Филипп Орлеанский смерил взглядом обоих, покачал головой:
– Понимаю. Тогда начнем с того, что удовольствуемся этим плутом Бозиром. Вы ничего не имеете против, Баррас?
Провансалец засмеялся:
– Конечно, ничего. Но и на этот раз ваша светлость потерпит фиаско. Я знаю этого мошенника. Он уже давно смылся, не ожидая развязки.
– Ну что же! – вздохнул принц. – Нам остается лишь надеяться, что раненый не умрет и сможет нам все рассказать. Он наверняка узнал главаря убийц. Об этом же говорил молодой человек, который его спас. Правда, он говорит, что не понял имени, которое произнес шевалье.
Жан-Никола Корвизар и Филипп Пеллетан, выходившие в этот момент из комнаты, прервали их разговор. За ними шла госпожа де Гунольштейн.
И лица всех троих были так озабочены и серьезны, что у всех присутствующих больно сжалось сердце.

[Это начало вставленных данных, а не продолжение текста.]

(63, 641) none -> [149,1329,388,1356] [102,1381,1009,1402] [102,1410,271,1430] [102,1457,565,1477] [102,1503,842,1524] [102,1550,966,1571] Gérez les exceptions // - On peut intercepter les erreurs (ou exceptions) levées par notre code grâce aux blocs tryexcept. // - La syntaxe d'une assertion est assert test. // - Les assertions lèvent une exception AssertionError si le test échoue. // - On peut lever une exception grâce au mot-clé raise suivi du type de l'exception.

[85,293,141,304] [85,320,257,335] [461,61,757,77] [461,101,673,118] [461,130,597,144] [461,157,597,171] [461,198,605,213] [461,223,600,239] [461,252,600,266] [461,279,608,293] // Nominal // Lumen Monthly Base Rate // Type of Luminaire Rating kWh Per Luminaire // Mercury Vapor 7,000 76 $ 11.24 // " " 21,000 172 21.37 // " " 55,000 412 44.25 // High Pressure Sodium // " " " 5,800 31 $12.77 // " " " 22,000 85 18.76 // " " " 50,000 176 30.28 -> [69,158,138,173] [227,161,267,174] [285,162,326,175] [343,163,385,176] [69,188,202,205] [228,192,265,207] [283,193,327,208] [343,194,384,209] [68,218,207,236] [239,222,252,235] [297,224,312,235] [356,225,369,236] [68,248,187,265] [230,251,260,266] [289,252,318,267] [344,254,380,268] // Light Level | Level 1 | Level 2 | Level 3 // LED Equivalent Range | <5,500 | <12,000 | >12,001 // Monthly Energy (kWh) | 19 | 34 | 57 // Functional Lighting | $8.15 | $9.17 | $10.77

– Ну, что там? – спросил герцог.
– Нужно ждать, монсеньер, – ответил Пеллетан. – Мы делаем все возможное, но жизнь пациента в руках Божьих. Его молодость и крепкое сложение – вот лучшее оружие.
Понго молча вошел в комнату. Он долго смотрел на Жиля, а затем при баронессе, округлившей от удивления глаза, он снял свой парик, обнажив бритый наголо череп с длинной черной прядью на верхушке, расстегнул рубашку, достал висевший на груди маленький черный кожаный мешочек, с которым он никогда не расставался. Там хранился его заветный личный талисман. Он повесил его на шею больного.